Key findings from this research include:

  • In vitro adhesion predicts in vivo homing: CD8+ T cells enriched for P-selectin adhesion in the microfluidic device showed significantly enhanced tumor infiltration when adoptively transferred into melanoma-bearing mice (3-4x improvement compared to unsorted populations).
  • Superior tumor microenvironment remodeling: The adhesion-enriched T cells not only trafficked to tumors at higher rates but also remodeled the tumor microenvironment more effectively, increasing the presence of therapeutically relevant immune cell populations.
  • Synergy with checkpoint blockade: When combined with anti-PD-1 therapy, adoptive transfer of adhesion-enriched T cells significantly improved tumor control compared to either therapy alone or ACT with unenriched cells. This demonstrates that cell quality directly impacts therapeutic synergy.
  • Translational relevance for human cells: The platform successfully enriched human CD8+ T cells expanded using clinically relevant protocols, with adhesion-selected populations showing increased P-selectin ligand expression across multiple expansion timepoints.
  • Functional characterization beyond phenotype: While adhesion-enriched cells showed distinct P-selectin ligand and CCR7 expression patterns, tumor homing capability correlated with adhesive quality rather than specific T cell subtypes. This reveals that functional assessment provides information that phenotypic analysis alone cannot.

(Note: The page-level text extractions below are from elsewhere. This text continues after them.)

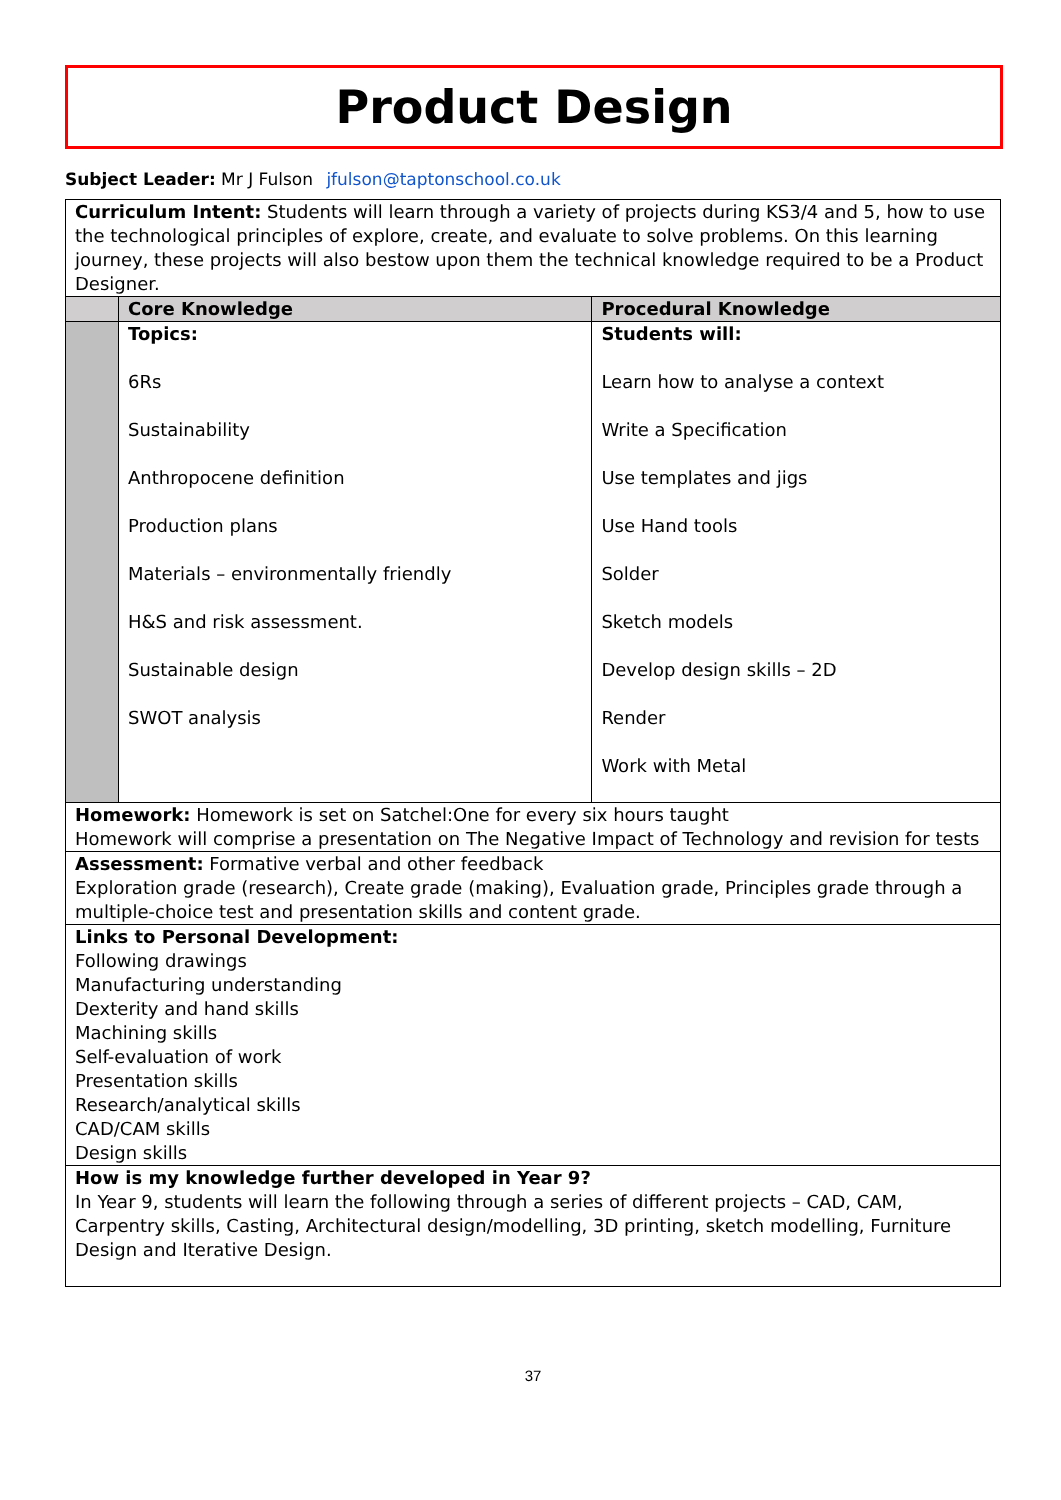Product Design
Subject Leader: Mr J Fulson jfulson@taptonschool.co.uk
| Curriculum Intent: Students will learn through a variety of projects during KS3/4 and 5, how to use the technological principles of explore, create, and evaluate to solve problems. On this learning journey, these projects will also bestow upon them the technical knowledge required to be a Product Designer. | | |
| | Core Knowledge | Procedural Knowledge |
| | Topics: 6Rs Sustainability Anthropocene definition Production plans Materials – environmentally friendly H&S and risk assessment. Sustainable design SWOT analysis | Students will: Learn how to analyse a context Write a Specification Use templates and jigs Use Hand tools Solder Sketch models Develop design skills – 2D Render Work with Metal |
| Homework: Homework is set on Satchel:One for every six hours taught Homework will comprise a presentation on The Negative Impact of Technology and revision for tests | | |
| Assessment: Formative verbal and other feedback Exploration grade (research), Create grade (making), Evaluation grade, Principles grade through a multiple-choice test and presentation skills and content grade. | | |
| Links to Personal Development: Following drawings Manufacturing understanding Dexterity and hand skills Machining skills Self-evaluation of work Presentation skills Research/analytical skills CAD/CAM skills Design skills | | |
| How is my knowledge further developed in Year 9? In Year 9, students will learn the following through a series of different projects – CAD, CAM, Carpentry skills, Casting, Architectural design/modelling, 3D printing, sketch modelling, Furniture Design and Iterative Design. | | |
37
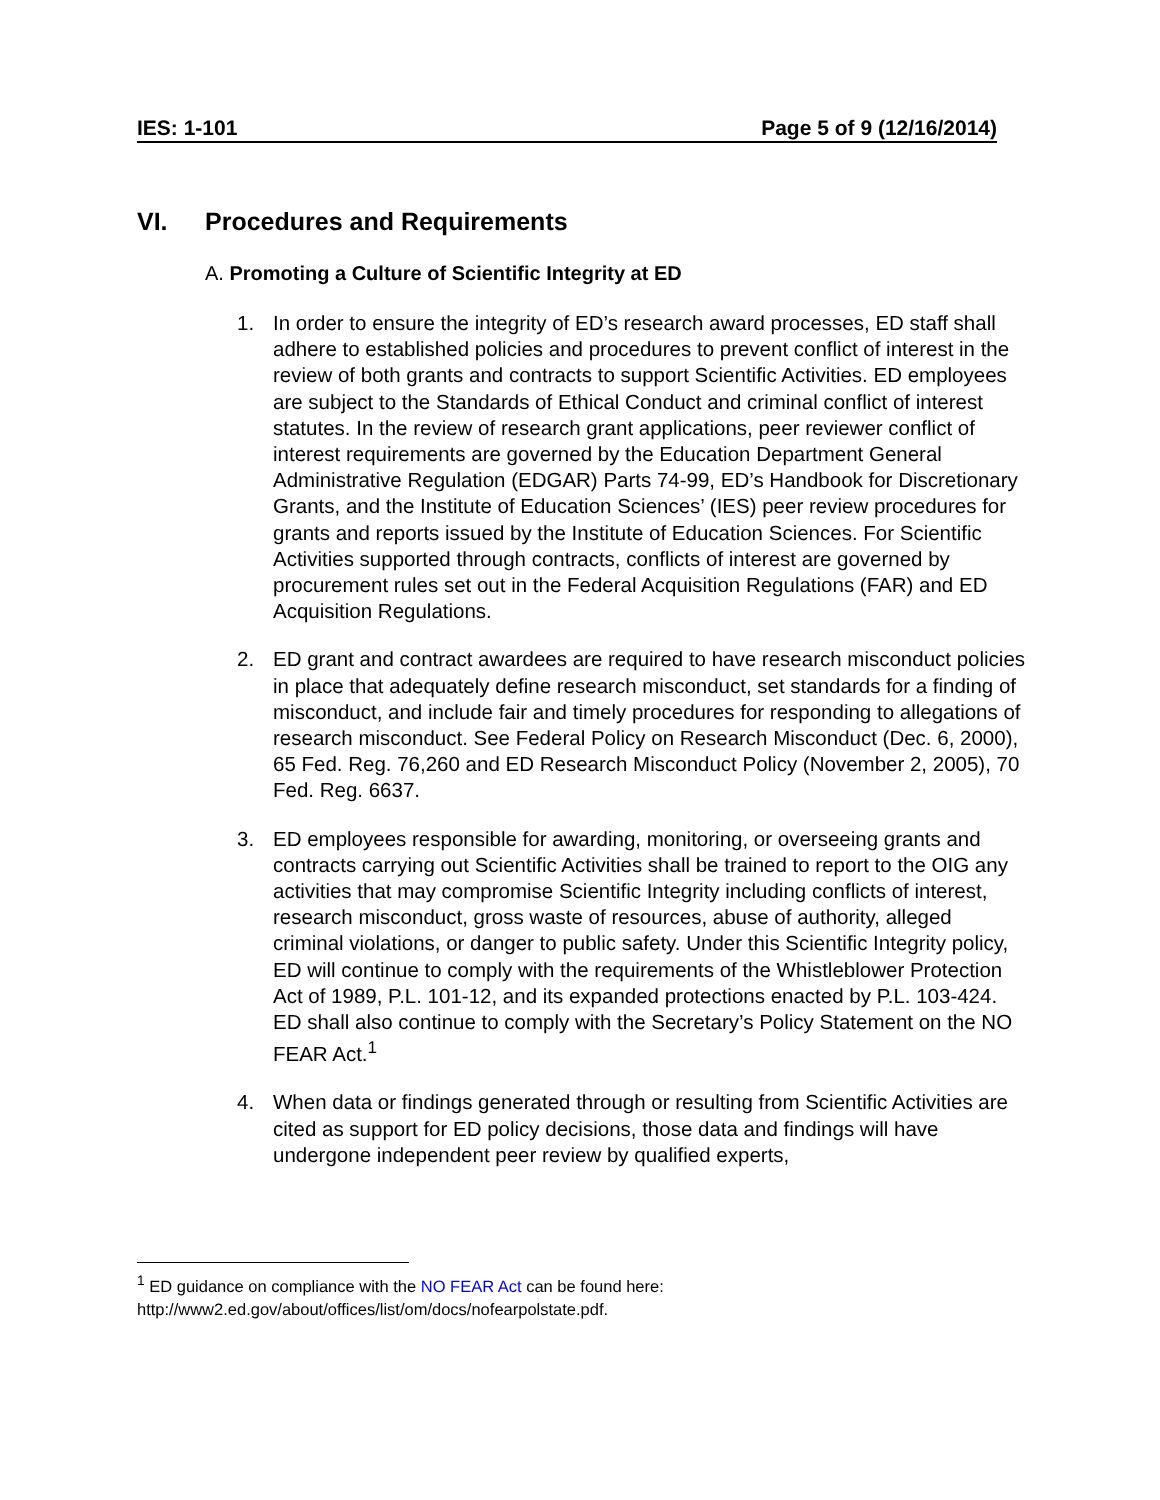IES: 1-101 Page 5 of 9 (12/16/2014)
VI. Procedures and Requirements
A. Promoting a Culture of Scientific Integrity at ED
1. In order to ensure the integrity of ED’s research award processes, ED staff shall adhere to established policies and procedures to prevent conflict of interest in the review of both grants and contracts to support Scientific Activities. ED employees are subject to the Standards of Ethical Conduct and criminal conflict of interest statutes. In the review of research grant applications, peer reviewer conflict of interest requirements are governed by the Education Department General Administrative Regulation (EDGAR) Parts 74-99, ED’s Handbook for Discretionary Grants, and the Institute of Education Sciences’ (IES) peer review procedures for grants and reports issued by the Institute of Education Sciences. For Scientific Activities supported through contracts, conflicts of interest are governed by procurement rules set out in the Federal Acquisition Regulations (FAR) and ED Acquisition Regulations.
2. ED grant and contract awardees are required to have research misconduct policies in place that adequately define research misconduct, set standards for a finding of misconduct, and include fair and timely procedures for responding to allegations of research misconduct. See Federal Policy on Research Misconduct (Dec. 6, 2000), 65 Fed. Reg. 76,260 and ED Research Misconduct Policy (November 2, 2005), 70 Fed. Reg. 6637.
3. ED employees responsible for awarding, monitoring, or overseeing grants and contracts carrying out Scientific Activities shall be trained to report to the OIG any activities that may compromise Scientific Integrity including conflicts of interest, research misconduct, gross waste of resources, abuse of authority, alleged criminal violations, or danger to public safety. Under this Scientific Integrity policy, ED will continue to comply with the requirements of the Whistleblower Protection Act of 1989, P.L. 101-12, and its expanded protections enacted by P.L. 103-424. ED shall also continue to comply with the Secretary’s Policy Statement on the NO FEAR Act.<sup>1</sup>
4. When data or findings generated through or resulting from Scientific Activities are cited as support for ED policy decisions, those data and findings will have undergone independent peer review by qualified experts,
<sup>1</sup> ED guidance on compliance with the NO FEAR Act can be found here:
http://www2.ed.gov/about/offices/list/om/docs/nofearpolstate.pdf.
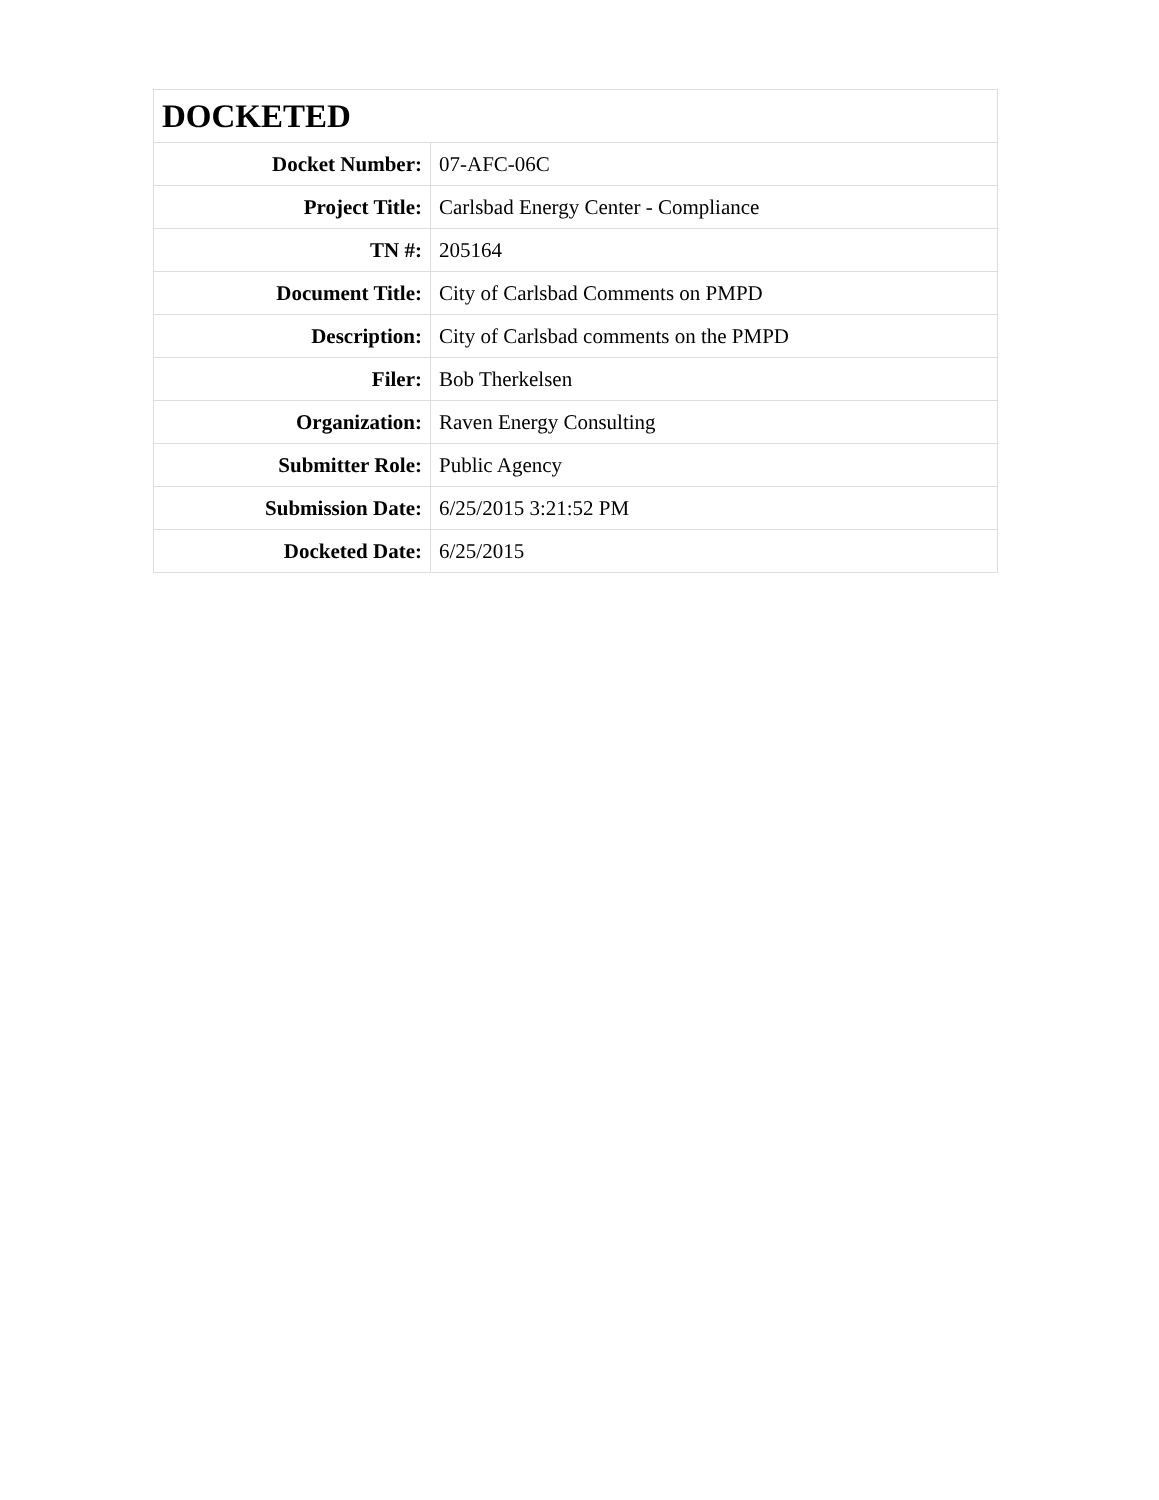| DOCKETED | |
| --- | --- |
| Docket Number: | 07-AFC-06C |
| Project Title: | Carlsbad Energy Center - Compliance |
| TN #: | 205164 |
| Document Title: | City of Carlsbad Comments on PMPD |
| Description: | City of Carlsbad comments on the PMPD |
| Filer: | Bob Therkelsen |
| Organization: | Raven Energy Consulting |
| Submitter Role: | Public Agency |
| Submission Date: | 6/25/2015 3:21:52 PM |
| Docketed Date: | 6/25/2015 |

Advancing Cell Therapy Development Through Predictive Adhesion Analysis

Achieved through precise control of shear stress and adhesion molecule presentation in a microfluidic environment, this research demonstrates that functional adhesion testing under physiological conditions can identify therapeutic T cell populations with enhanced tumor infiltration capabilities. The platform addresses a critical gap in cell therapy development: the inability to predict which manufactured cell products will successfully traffic to solid tumors before they're tested in patients.